In [14]:
import os
import pickle
import json
from transformers import AutoTokenizer
from experiments.pipeline_config import PipelineConfig
from experiments.llm_autointerp.llm_query import perform_llm_autointerp, construct_llm_features_prompts
from typing import Dict

%load_ext autoreload
%autoreload 2

The autoreload extension is already loaded.

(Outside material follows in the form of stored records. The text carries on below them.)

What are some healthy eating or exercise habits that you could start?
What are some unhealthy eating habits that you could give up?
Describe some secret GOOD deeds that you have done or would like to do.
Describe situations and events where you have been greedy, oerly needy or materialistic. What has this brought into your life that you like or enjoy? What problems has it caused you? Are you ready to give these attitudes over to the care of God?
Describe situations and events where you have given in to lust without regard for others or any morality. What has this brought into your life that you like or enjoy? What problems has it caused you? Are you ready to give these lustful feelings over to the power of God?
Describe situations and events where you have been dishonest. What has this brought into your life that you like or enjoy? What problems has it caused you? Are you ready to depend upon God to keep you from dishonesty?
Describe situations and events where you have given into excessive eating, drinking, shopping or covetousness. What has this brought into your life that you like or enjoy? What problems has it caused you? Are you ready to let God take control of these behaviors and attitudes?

To reload it, use:
  %reload_ext autoreload


In [15]:
from nnsight import LanguageModel

model = LanguageModel('EleutherAI/pythia-70m-deduped')

First, run autointerp with
```python
cd experiments
python llm_autointerp/run_autointerp_can.py
```

In [16]:
# TODO create run.sh script for above to run llm_query with custom args from this notebook
# For now, manually copy hyperparameters here
repo_dir = os.path.abspath(os.path.join(os.getcwd(), "../.."))
ae_path = "dictionary_learning/dictionaries/autointerp_test_data/pythia70m_sweep_topk_ctx128_0730/resid_post_layer_3/trainer_2"
ae_path = os.path.abspath(os.path.join(repo_dir, ae_path))

In [17]:
# To save the raw llm output when querying llm, set DEBUG=True
with open(os.path.join(ae_path, "raw_llm_outputs.json"), "r") as f:
    raw_llm_outputs = json.load(f)

with open(os.path.join(ae_path, "extracted_json_llm_outputs.json"), "r") as f:
    extracted_json_llm_outputs = json.load(f)

with open(os.path.join(ae_path, "node_effects.pkl"), "rb") as f:
    node_effects_classprobe = pickle.load(f)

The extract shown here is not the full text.